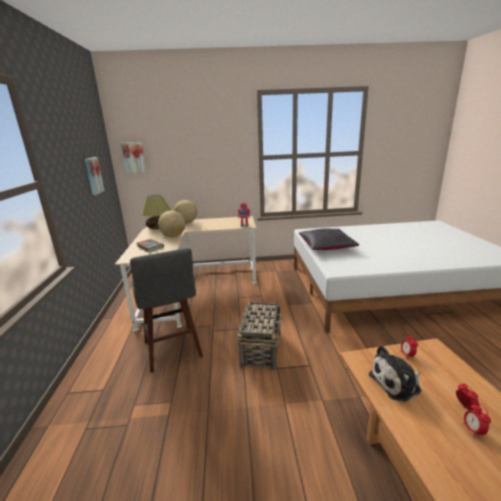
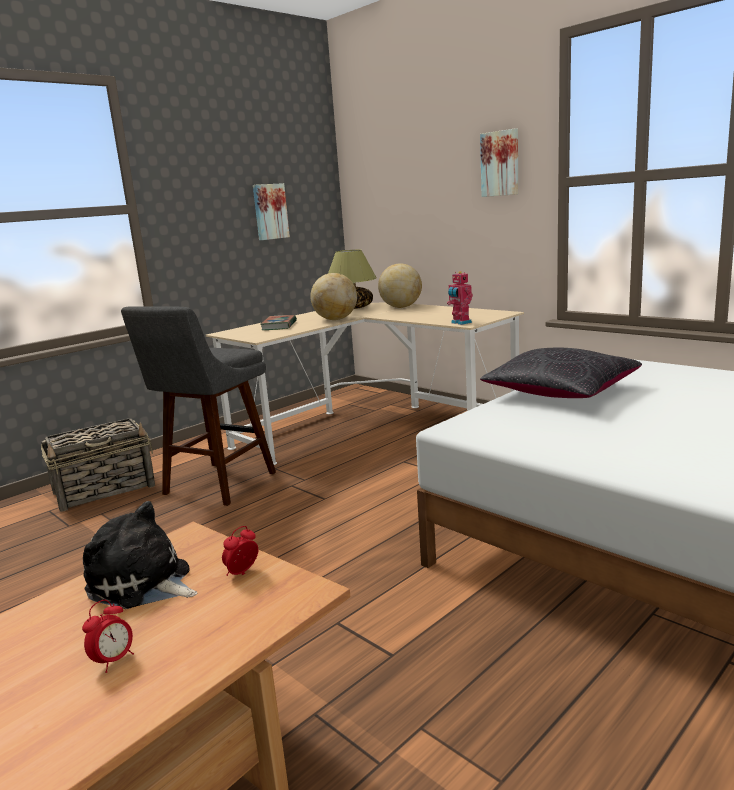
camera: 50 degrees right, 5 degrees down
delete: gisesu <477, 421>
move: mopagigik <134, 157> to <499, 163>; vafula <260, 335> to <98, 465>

• [Task statement]
Could you return the whole listing exactly, with every picture removed?

• [Answer section]
camera: 50 degrees right, 5 degrees down
delete: gisesu <477, 421>
move: mopagigik <134, 157> to <499, 163>; vafula <260, 335> to <98, 465>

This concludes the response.